Safların karşılıklı netleştiği, tarafların göğüs göğüse ve mertçe düşmanını üzerine hücum ettiği yılları gerilerde bırakalı çok ama çok oldu. Osmanlı’nın iç ve dış hainlarin el birliğiyle tarih sahnesinden çekildiği günlerden beri savaşlar da şekil değiştirdi. Aba altından sopa gösterecek gücü olanlar, kendilerine göre sopalık gördüklerini müttefiklik adı altında avuçlarının içinde tutuyor, istedikleri zaman sopanın ucunu gösterip, istedikleri gibi sömürebiliyorlar. Zikretmesi hiç kolay değil ama ne yazık ki, güzel ülkemiz Türkiyemiz de son yıllara kadar müttefik abilerinin sopasıyla dizayn edilen o garip ülkelerden biriydi.

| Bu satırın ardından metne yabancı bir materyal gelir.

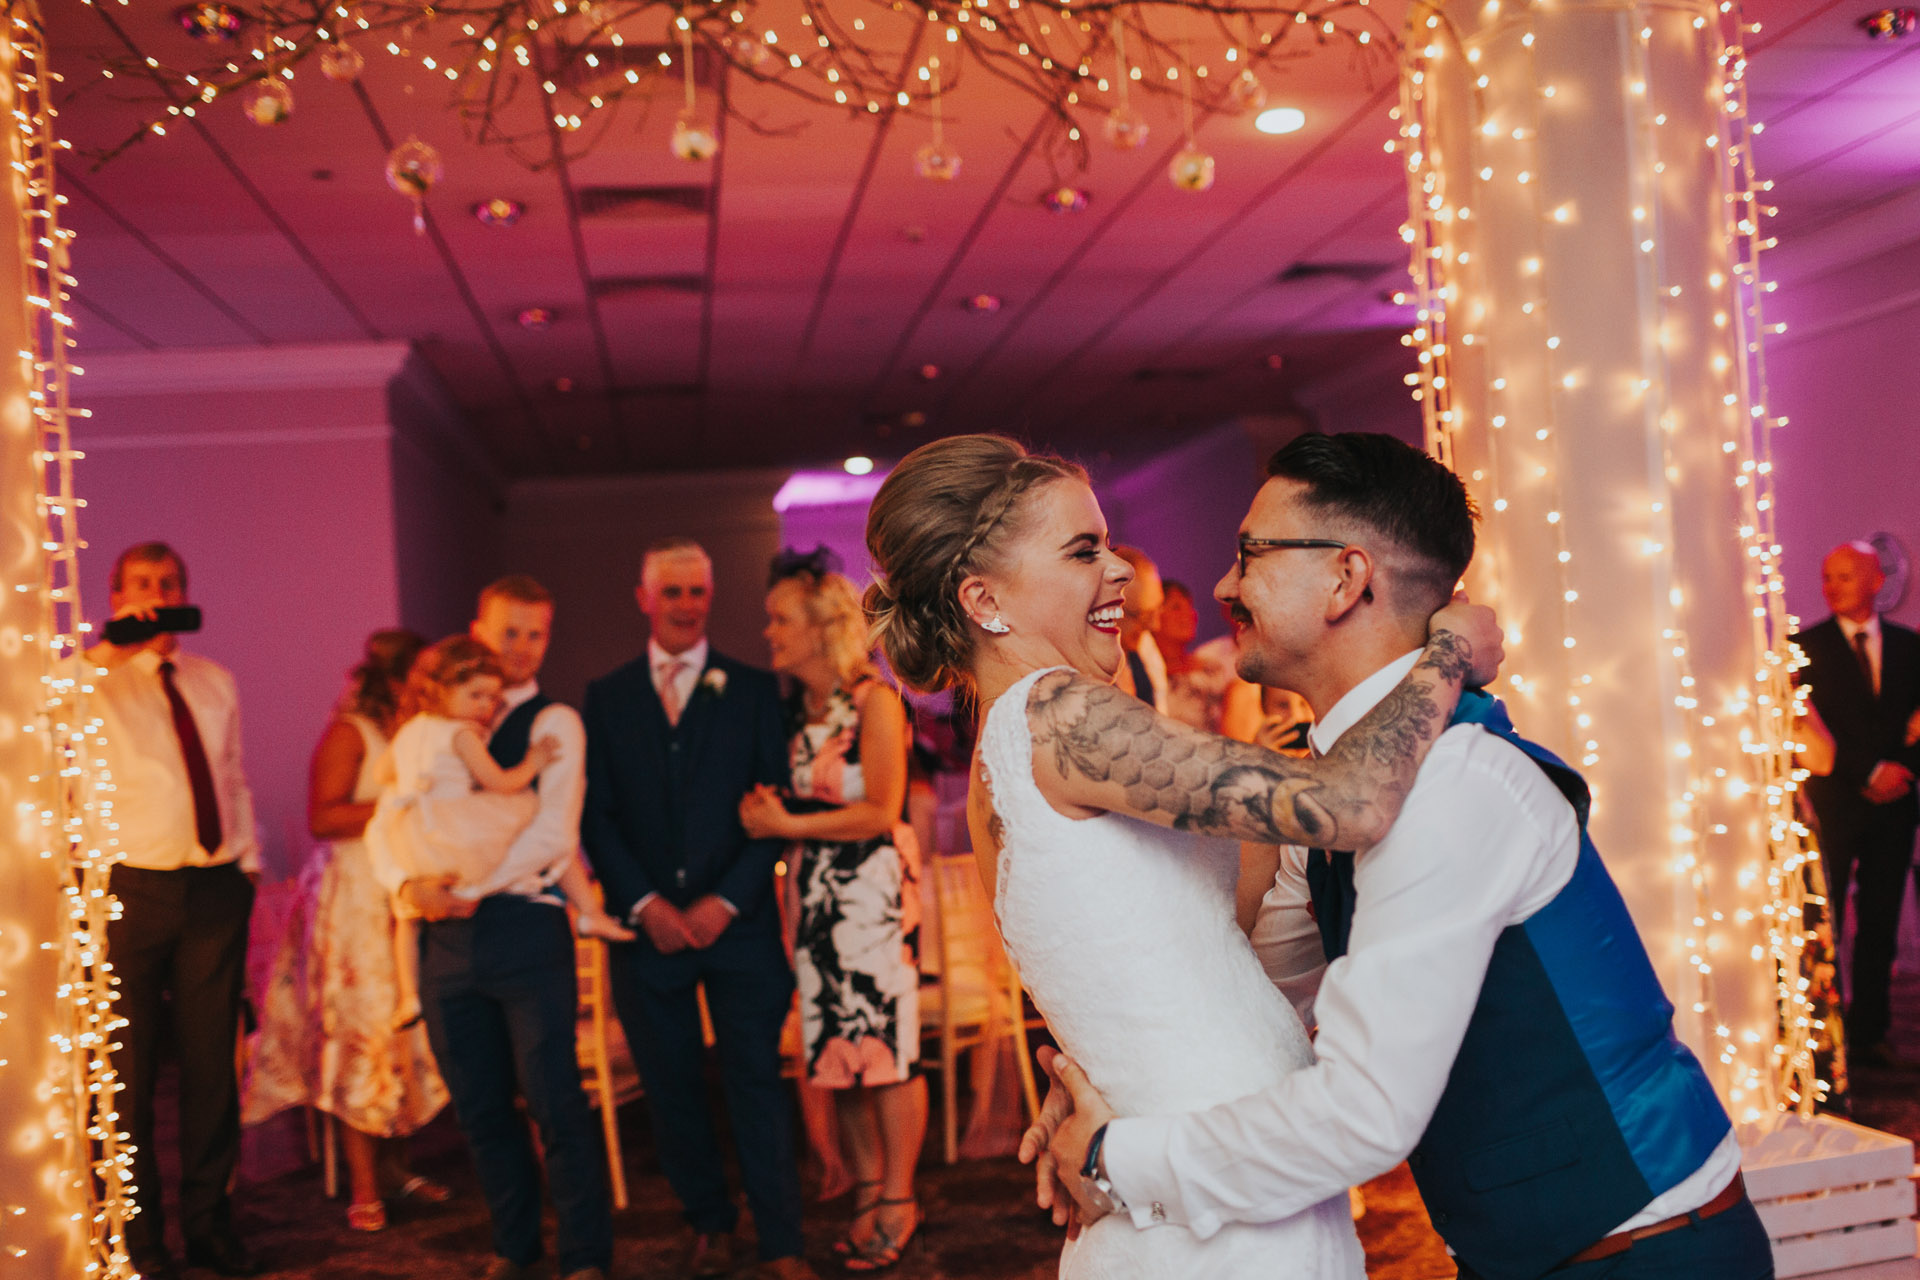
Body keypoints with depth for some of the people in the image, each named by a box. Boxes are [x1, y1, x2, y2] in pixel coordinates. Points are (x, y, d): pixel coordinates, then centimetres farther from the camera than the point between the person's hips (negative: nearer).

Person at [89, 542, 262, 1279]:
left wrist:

1915 yılında Osmanlı topraklarında gerçekleşen Ermeni Tehciri sırasında yaşanan olaylar, Ermeniler tarafından Tehcir bahanesiyle Türkler bize soykırım yaptı yalanıyla yıllardır bütün dünyaya pazarlanıyor. Türkiye Cumhuriyeti bu yalanlara karşı bütün dünyayla mücadele etmeye çalışıyor ama nafile... Çünkü zaten Türk’e düşman olan batılıların bize hak vermelerini beklemek sadece saflıktır. İşte bizim bu Ermeni Tehciri meselesini yıllardır sömüre sömüre kullanan Amerika’dır. Her 24 Nisan tarihinde Amerika Başkanı’nın ağzına bakarız. Acaba Başkan Ermeni Tehcirinden söz ederken Türkleri soykırımla suçlayacak mı? Yaşananları bir soykırım olarak değerlendirecek mi? Her yıl çekeriz bu şerefsiz sancıyı. Bu yıl da aynı sancıyı çekiyorduk ki, Amerika’da Başkan Soykırım ifadesini kullandı ve böylece biz de müttefik sopalarından birinden daha kurtulduk. Aba altında artık soykırım sopası kalmadı.

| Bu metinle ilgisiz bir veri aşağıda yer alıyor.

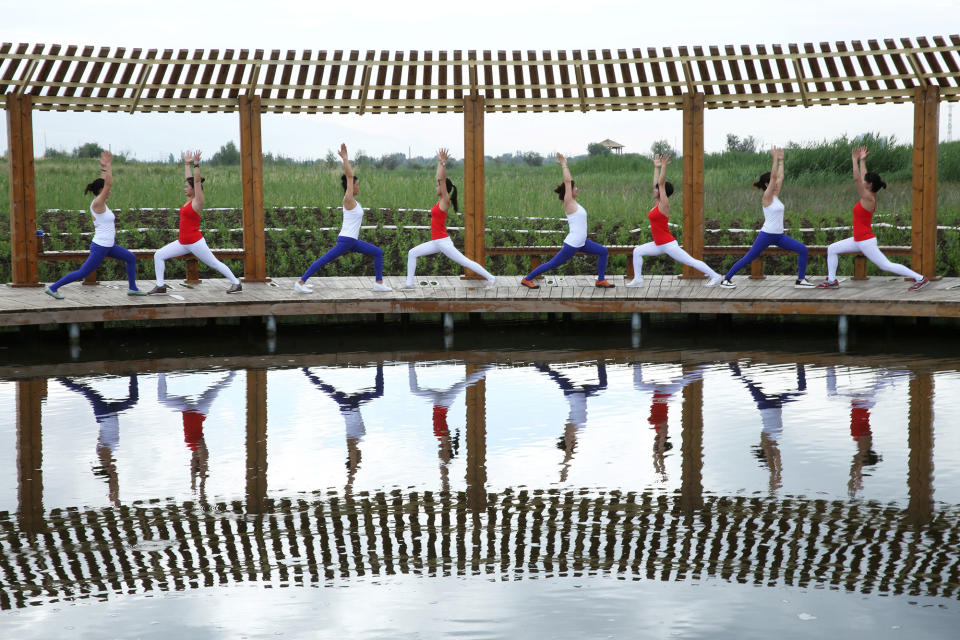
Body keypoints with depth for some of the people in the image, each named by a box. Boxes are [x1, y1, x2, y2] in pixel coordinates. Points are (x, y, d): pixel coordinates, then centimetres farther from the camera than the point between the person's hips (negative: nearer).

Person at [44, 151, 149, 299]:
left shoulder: (100, 202, 8)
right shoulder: (97, 203, -16)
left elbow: (105, 182, 18)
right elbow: (108, 183, -23)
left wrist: (106, 166, 11)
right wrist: (108, 165, -16)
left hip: (108, 246, 10)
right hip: (100, 248, -10)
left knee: (131, 258, 14)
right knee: (82, 273, -3)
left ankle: (132, 288, 21)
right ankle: (52, 288, 3)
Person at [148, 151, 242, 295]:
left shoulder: (197, 201, -9)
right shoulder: (189, 200, 11)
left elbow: (197, 181, -18)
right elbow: (189, 179, 20)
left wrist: (196, 164, -21)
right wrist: (186, 163, 25)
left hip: (195, 242, -8)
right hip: (183, 242, 8)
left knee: (215, 263, 0)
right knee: (158, 255, 1)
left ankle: (236, 284, 12)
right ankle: (160, 286, 3)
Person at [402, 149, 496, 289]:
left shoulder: (445, 201, -11)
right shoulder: (440, 199, 11)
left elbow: (442, 179, -21)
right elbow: (439, 178, 19)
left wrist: (443, 163, -22)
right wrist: (439, 162, 19)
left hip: (443, 242, -9)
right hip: (436, 242, 9)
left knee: (465, 262, -6)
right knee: (412, 253, 8)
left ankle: (490, 278, 0)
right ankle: (410, 282, 8)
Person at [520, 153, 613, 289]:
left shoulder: (572, 202, 9)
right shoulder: (568, 202, -13)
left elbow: (568, 181, 17)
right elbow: (567, 181, -18)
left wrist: (564, 166, 22)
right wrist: (564, 165, -10)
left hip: (581, 243, 9)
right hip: (572, 244, -9)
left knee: (603, 252, 10)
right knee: (552, 264, 1)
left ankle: (601, 280, 15)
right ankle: (527, 279, 13)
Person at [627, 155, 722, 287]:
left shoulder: (664, 205, -13)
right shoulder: (658, 203, 9)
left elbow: (661, 183, -20)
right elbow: (657, 183, 16)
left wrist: (664, 166, -22)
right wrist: (656, 167, 22)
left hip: (668, 244, -9)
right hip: (659, 244, 9)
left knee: (691, 261, -4)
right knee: (637, 252, 6)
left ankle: (715, 276, 3)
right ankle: (637, 279, 7)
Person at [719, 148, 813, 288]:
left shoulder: (775, 196, 11)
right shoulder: (767, 197, -10)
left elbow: (780, 177, 15)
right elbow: (774, 176, -19)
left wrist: (781, 160, 20)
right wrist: (775, 158, -17)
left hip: (779, 236, 8)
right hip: (766, 235, -8)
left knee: (803, 250, -3)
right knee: (748, 259, -1)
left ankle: (801, 280, 1)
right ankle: (726, 279, 11)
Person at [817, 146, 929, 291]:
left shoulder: (868, 198, -18)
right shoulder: (869, 196, 6)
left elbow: (856, 178, -24)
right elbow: (862, 177, 20)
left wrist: (855, 160, -18)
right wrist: (862, 160, 24)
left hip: (866, 241, -10)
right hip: (859, 240, 10)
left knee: (886, 265, -8)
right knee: (832, 249, 12)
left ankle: (920, 278, -4)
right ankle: (832, 281, 13)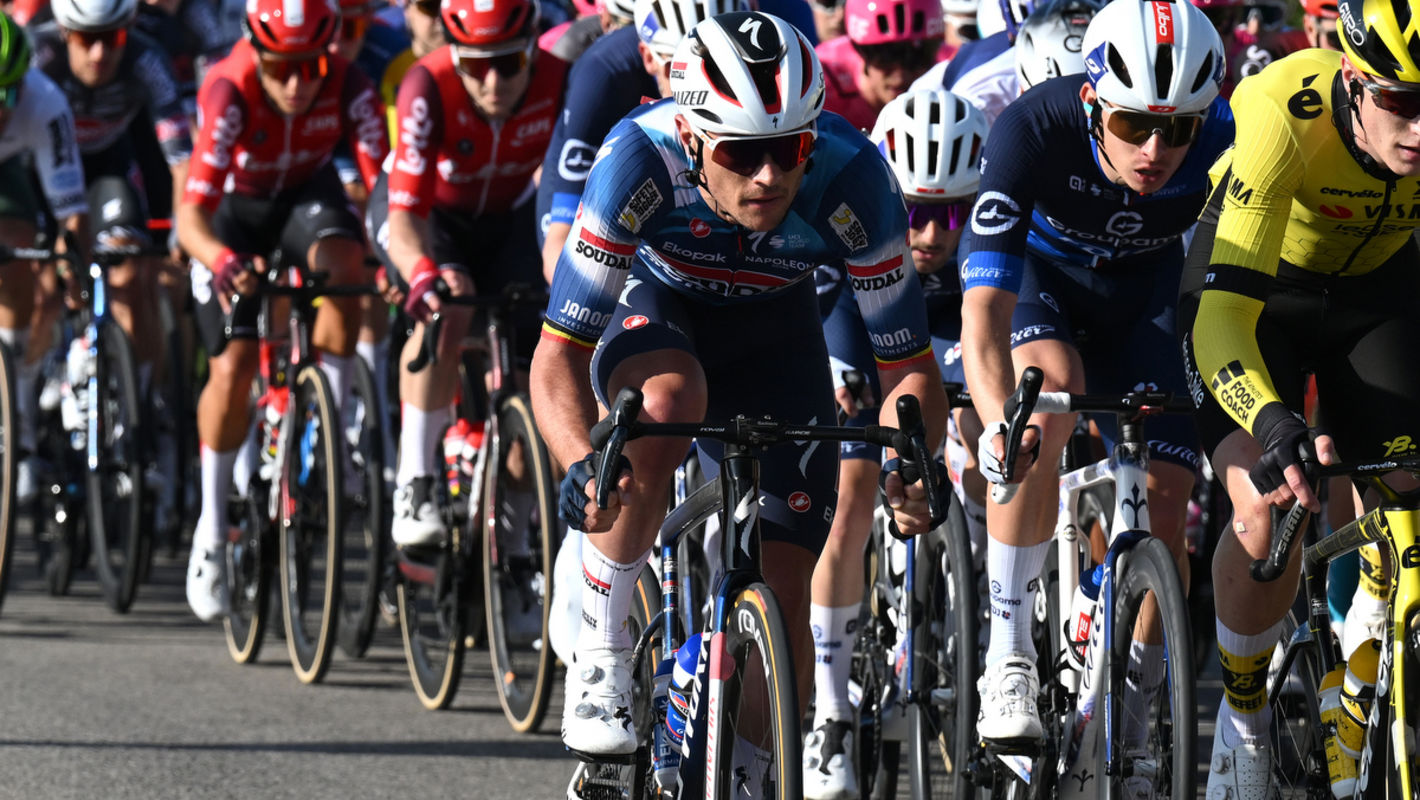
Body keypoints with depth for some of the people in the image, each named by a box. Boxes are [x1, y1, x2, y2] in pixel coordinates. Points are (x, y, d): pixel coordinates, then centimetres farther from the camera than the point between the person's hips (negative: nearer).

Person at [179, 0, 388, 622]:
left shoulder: (347, 87, -30)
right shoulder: (229, 93, -35)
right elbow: (192, 216, -41)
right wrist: (222, 262, -62)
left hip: (307, 192, 1)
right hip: (235, 207, -1)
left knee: (340, 261, -33)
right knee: (232, 367, -12)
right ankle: (212, 527, 6)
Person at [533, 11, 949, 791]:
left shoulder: (852, 178, -33)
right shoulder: (641, 158, -37)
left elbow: (908, 367, -23)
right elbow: (558, 356, -33)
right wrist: (580, 462, -52)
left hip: (772, 327, 2)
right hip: (656, 306, -2)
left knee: (784, 592, -8)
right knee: (670, 396, -38)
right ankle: (600, 662, -24)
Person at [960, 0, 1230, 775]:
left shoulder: (1224, 145, -31)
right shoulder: (1034, 129, -37)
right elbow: (983, 311, -44)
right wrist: (997, 422, -61)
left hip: (1139, 295, 2)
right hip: (1039, 272, -2)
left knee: (1163, 503, -12)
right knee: (1052, 389, -34)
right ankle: (1007, 655, -24)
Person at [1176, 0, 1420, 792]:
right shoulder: (1289, 114, -39)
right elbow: (1224, 311, -43)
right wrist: (1274, 423, -61)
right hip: (1257, 291, -3)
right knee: (1268, 518, -21)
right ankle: (1244, 719, 4)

Artık 24 Nisan 2022 şimdiden anlamını yitirdi. Başkan ne der desin Ermeni lobiciler ne b.k yer yesin.
Siz kendi ürettiğiniz yalanla dünyayı aldatmaya çalışabilirsiniz ama biz bunu yemeyiz. Biz soykırım yapmış olsaydık HDP Meclis’te olur muydu? Bırakın Meclis’te olmasını bu topraklarda esamesi okunur muydu?
Şimdi varın, taburunuz birden gelin!
Sözü noktalayacak çok güzel cümleler var da kendisini anmadan edemeyeceğim Rahmetli Erbakan Hocamızın güzel ifadesiyle; “Hadi ordan domuzun uşağı sende!”